• [Task instructions] Quote the material below exactly as written, from the first line to the line that holds "красоте и положению. Она поселилась в замке", endpoints included.
(Beginning of Record extracts)
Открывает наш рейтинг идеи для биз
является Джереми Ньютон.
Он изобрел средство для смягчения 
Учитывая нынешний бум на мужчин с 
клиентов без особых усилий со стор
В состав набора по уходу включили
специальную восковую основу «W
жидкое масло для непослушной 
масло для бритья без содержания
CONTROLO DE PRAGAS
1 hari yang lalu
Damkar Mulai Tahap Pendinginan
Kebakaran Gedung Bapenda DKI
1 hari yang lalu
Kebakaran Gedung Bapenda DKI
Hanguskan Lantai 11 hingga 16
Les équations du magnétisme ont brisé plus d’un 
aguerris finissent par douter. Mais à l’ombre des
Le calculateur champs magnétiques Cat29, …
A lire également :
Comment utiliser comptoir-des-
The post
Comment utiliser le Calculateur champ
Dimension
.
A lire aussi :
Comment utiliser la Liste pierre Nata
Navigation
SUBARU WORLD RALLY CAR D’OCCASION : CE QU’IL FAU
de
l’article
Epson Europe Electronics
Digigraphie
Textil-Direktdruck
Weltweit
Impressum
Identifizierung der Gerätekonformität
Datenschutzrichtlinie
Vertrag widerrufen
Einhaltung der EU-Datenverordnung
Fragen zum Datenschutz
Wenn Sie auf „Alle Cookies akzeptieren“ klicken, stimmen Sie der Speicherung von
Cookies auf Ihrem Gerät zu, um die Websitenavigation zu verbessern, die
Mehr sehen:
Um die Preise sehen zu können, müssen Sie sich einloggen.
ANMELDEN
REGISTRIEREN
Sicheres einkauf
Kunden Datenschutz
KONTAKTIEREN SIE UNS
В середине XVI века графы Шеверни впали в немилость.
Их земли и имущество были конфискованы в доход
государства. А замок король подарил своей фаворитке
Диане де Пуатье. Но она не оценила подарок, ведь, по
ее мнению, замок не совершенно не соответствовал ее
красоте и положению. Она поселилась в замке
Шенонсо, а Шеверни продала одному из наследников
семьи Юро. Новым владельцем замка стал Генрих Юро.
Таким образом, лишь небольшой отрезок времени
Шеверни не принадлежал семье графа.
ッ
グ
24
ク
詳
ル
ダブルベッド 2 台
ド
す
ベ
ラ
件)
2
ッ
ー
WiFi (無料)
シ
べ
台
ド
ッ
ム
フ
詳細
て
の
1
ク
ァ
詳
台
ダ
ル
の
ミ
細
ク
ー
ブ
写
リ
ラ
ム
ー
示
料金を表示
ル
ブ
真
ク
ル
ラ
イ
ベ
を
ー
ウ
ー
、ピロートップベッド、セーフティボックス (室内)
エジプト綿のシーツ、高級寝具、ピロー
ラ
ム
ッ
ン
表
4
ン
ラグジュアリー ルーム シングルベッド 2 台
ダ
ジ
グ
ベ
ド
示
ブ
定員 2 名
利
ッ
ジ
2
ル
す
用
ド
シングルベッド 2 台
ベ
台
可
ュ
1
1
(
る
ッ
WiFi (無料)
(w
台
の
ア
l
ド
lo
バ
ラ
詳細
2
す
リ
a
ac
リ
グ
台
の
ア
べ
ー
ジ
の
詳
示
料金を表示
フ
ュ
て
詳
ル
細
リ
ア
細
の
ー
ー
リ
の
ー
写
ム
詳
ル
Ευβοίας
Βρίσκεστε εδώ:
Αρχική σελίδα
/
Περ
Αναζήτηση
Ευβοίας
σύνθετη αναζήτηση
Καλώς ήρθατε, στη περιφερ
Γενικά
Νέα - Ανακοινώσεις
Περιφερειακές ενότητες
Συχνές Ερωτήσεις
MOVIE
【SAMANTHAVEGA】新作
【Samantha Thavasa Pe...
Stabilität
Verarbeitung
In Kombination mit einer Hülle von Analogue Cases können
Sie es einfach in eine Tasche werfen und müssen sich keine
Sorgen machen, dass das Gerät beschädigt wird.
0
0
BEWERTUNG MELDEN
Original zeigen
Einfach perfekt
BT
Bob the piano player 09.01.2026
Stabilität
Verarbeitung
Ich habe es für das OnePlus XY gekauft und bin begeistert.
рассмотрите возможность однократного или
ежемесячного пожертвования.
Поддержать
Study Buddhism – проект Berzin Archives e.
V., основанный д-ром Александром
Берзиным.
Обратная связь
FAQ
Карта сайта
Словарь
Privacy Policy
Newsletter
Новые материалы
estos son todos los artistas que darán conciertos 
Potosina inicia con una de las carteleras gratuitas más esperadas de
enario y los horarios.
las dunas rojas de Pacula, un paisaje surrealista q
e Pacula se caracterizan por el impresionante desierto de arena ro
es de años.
(End of Record extracts)
• [Output below]
Открывает наш рейтинг идеи для биз
является Джереми Ньютон.
Он изобрел средство для смягчения 
Учитывая нынешний бум на мужчин с 
клиентов без особых усилий со стор
В состав набора по уходу включили
специальную восковую основу «W
жидкое масло для непослушной 
масло для бритья без содержания
CONTROLO DE PRAGAS
1 hari yang lalu
Damkar Mulai Tahap Pendinginan
Kebakaran Gedung Bapenda DKI
1 hari yang lalu
Kebakaran Gedung Bapenda DKI
Hanguskan Lantai 11 hingga 16
Les équations du magnétisme ont brisé plus d’un 
aguerris finissent par douter. Mais à l’ombre des
Le calculateur champs magnétiques Cat29, …
A lire également :
Comment utiliser comptoir-des-
The post
Comment utiliser le Calculateur champ
Dimension
.
A lire aussi :
Comment utiliser la Liste pierre Nata
Navigation
SUBARU WORLD RALLY CAR D’OCCASION : CE QU’IL FAU
de
l’article
Epson Europe Electronics
Digigraphie
Textil-Direktdruck
Weltweit
Impressum
Identifizierung der Gerätekonformität
Datenschutzrichtlinie
Vertrag widerrufen
Einhaltung der EU-Datenverordnung
Fragen zum Datenschutz
Wenn Sie auf „Alle Cookies akzeptieren“ klicken, stimmen Sie der Speicherung von
Cookies auf Ihrem Gerät zu, um die Websitenavigation zu verbessern, die
Mehr sehen:
Um die Preise sehen zu können, müssen Sie sich einloggen.
ANMELDEN
REGISTRIEREN
Sicheres einkauf
Kunden Datenschutz
KONTAKTIEREN SIE UNS
В середине XVI века графы Шеверни впали в немилость.
Их земли и имущество были конфискованы в доход
государства. А замок король подарил своей фаворитке
Диане де Пуатье. Но она не оценила подарок, ведь, по
ее мнению, замок не совершенно не соответствовал ее
красоте и положению. Она поселилась в замке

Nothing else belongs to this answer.